How to maintain Data Vault standards

by | Sep 6, 2016

During our Data Vault journey, we found that having naming and coding standards is important when working in a team. Having a consistent environment improves collaboration. With consistent table and column names, it’s easy to pick up objects to create a select statement. With a clear coding standard, any team member is able to fix and update the code. Also name patterns always help when you’re planning to automate something later (as an example, check this script for automated hub and satellite creation).
Our Optimal Data Engine helps in building Data Vaults as it allows any naming convention to be applied to it. But Data Vaults quickly become a mess if each developer uses their own naming convention. On the website, SQL code samples follow the database standard we agreed to use in our team.
It’s good to have standards defined before the development has started, however, sometimes unexpected cases appear after. So, actually, it is good to have a second round of standards definition. We found it’s good to book a short meeting with all the developers in the room. You quickly find out that two developers have already interpreted the same standard differently. But also this meeting gives an opportunity to agree on any missing pieces, hard to find answers and share the ideas.
It is nice to have the standards document shared and available to everyone in the team. It also helps new people to pick up standards quickly when onboarding a new person. However, most of the time developers will just look at the existing database objects and apply the same standards. If you have one table that doesn’t match the standard, you can almost be certain they’ll pick that one; I’ve seen it happen so many times! So, it is very important to fix any objects that don’t follow the standard immediately, before too many other things rely on it.


Source: OptimalBI

We recommend you follow the Data Vault architecture standard when you develop your Data Vault with ODE. Put the “ODE” prefix to all the databases for Data Vault, so that they are visually bundled on the server object list.
Within the Raw Vault is a persistent storage for all the raw data; we found it is nice to keep the full source description in the Raw table name separated by double underscores, e.g. AdventureWorks__Sales__Customer. Some source systems have underscores in table names; with the double underscore separator there’s no ambiguity when reading the source table pedigree, e.g.

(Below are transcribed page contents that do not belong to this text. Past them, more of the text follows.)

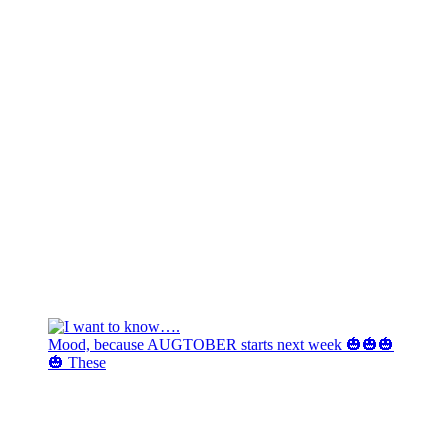
Mood, because AUGTOBER starts next week 🎃🎃🎃
🎃 These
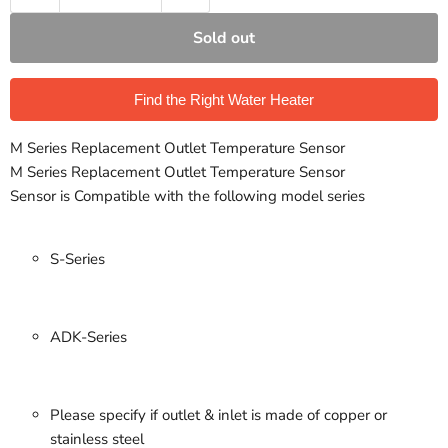
Sold out
Find the Right Water Heater
M Series Replacement Outlet Temperature Sensor
M Series Replacement Outlet Temperature Sensor
Sensor is Compatible with the following model series
S-Series
ADK-Series
Please specify if outlet & inlet is made of copper or
stainless steel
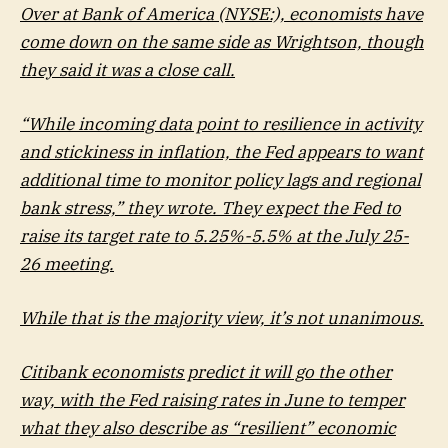
Over at Bank of America (NYSE:), economists have
come down on the same side as Wrightson, though
they said it was a close call.
“While incoming data point to resilience in activity
and stickiness in inflation, the Fed appears to want
additional time to monitor policy lags and regional
bank stress,” they wrote. They expect the Fed to
raise its target rate to 5.25%-5.5% at the July 25-
26 meeting.
While that is the majority view, it’s not unanimous.
Citibank economists predict it will go the other
way, with the Fed raising rates in June to temper
what they also describe as “resilient” economic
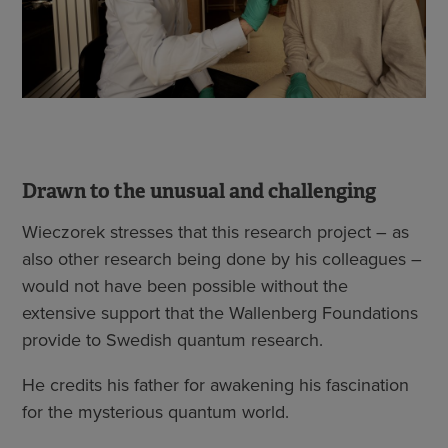
Drawn to the unusual and challenging
Wieczorek stresses that this research project – as
also other research being done by his colleagues –
would not have been possible without the
extensive support that the Wallenberg Foundations
provide to Swedish quantum research.
He credits his father for awakening his fascination
for the mysterious quantum world.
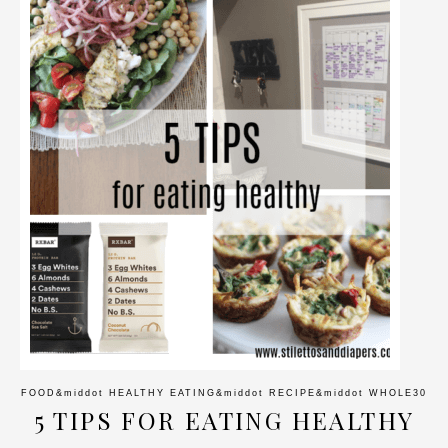
FOOD
&middot
HEALTHY EATING
&middot
RECIPE
&middot
WHOLE30
5 TIPS FOR EATING HEALTHY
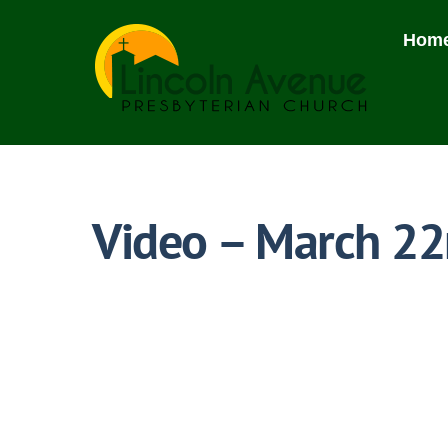
Skip
to
Hom
content
Video – March 22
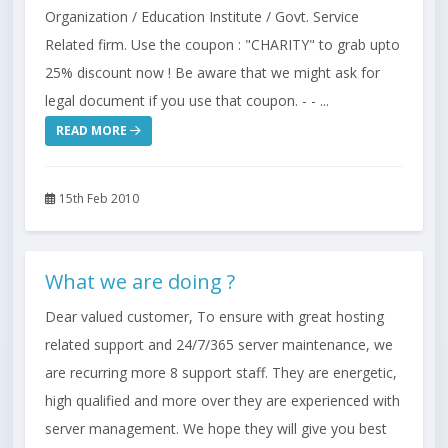
Organization / Education Institute / Govt. Service
Related firm. Use the coupon : "CHARITY" to grab upto
25% discount now ! Be aware that we might ask for
legal document if you use that coupon. - - ...
READ MORE
15th Feb 2010
What we are doing ?
Dear valued customer, To ensure with great hosting
related support and 24/7/365 server maintenance, we
are recurring more 8 support staff. They are energetic,
high qualified and more over they are experienced with
server management. We hope they will give you best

Adventure_Works__Purchasing__Purchase_Order_Detail.
Business Vault object naming should be aligned with the business concepts. It is applicable for both table and column names. Choose your objects naming style, agree on NameCapitalisation, Words_Separator and descriptive prfx_Prefixes or Suffixes_sfx. Using meaningful names save time for everyone as developers and report writers don’t need to open the data dictionary to pick up the proper field or table.
Another part of the Data Vault standards are the coding standards. Usually, we implement business logic in stored procedures. It is good practice to compose and share a code template that can be copied for each new procedure. The template we use has the following content:

  • A Procedure Header where the developer puts the creation date, their name and a reasonable business description.
  • A piece of code that flushes the old data from the staging table.
  • A block of common table expressions to list all the source tables to be used in code. We found that common table expressions make the code more readable.
  • A placeholder for the code itself.

I’ll also mention inline comments. They don’t need to be too descriptive, but it’s always good to leave hints here and there about what’s going on in code.There are plenty of free tools for code formatting, they only take one click to make your code pretty.
Hope these tips will help you in your Data Vault journey.
Masseuse of all the Data – Kate
Kate blogs about the details that make the Data Warehouses work
You can read ODE Version 2: What’s New or all of Kate’s blogs here.
We run regular Data Vault course for business analysts, data architects, and business intelligence developers in Wellington and Auckland. Find out more here

  1. Tobias Maasland

    Hey Kate,
    first of all thanks for the list of tips. We use a similar approach but more oriented on the process of the Data Vault. So a staging table would begin with the prefix “Stg_”.
    What I was wondering about: You wrote that you flush old data from the staging area when using stored procedures for business rules. I understood the business rules should be implemented as far downstream as possible. So could it be that you meant “hard business rules” in this case?

  2. Kate Loguteva

    Hi Tobias
    Thanks for your comment. I’m glad you found my tips useful.
    ODE doesn’t have built-in ETL features, it require processed or unprocessed data to be landed in the stage table. ODE merges stage table to the configured hub, link or satellite. But also ODE could run a user-defined stored procedure before the merge. We use these SPs just for the data acquisition from source into the Stage for the Raw Vault. For loading data from the Raw to Business Vault, ODE uses the same idea; SP processes Raw data, applies “hard” business rules and loads transformed data to the Stage table, then ODE merges data to the DV objects.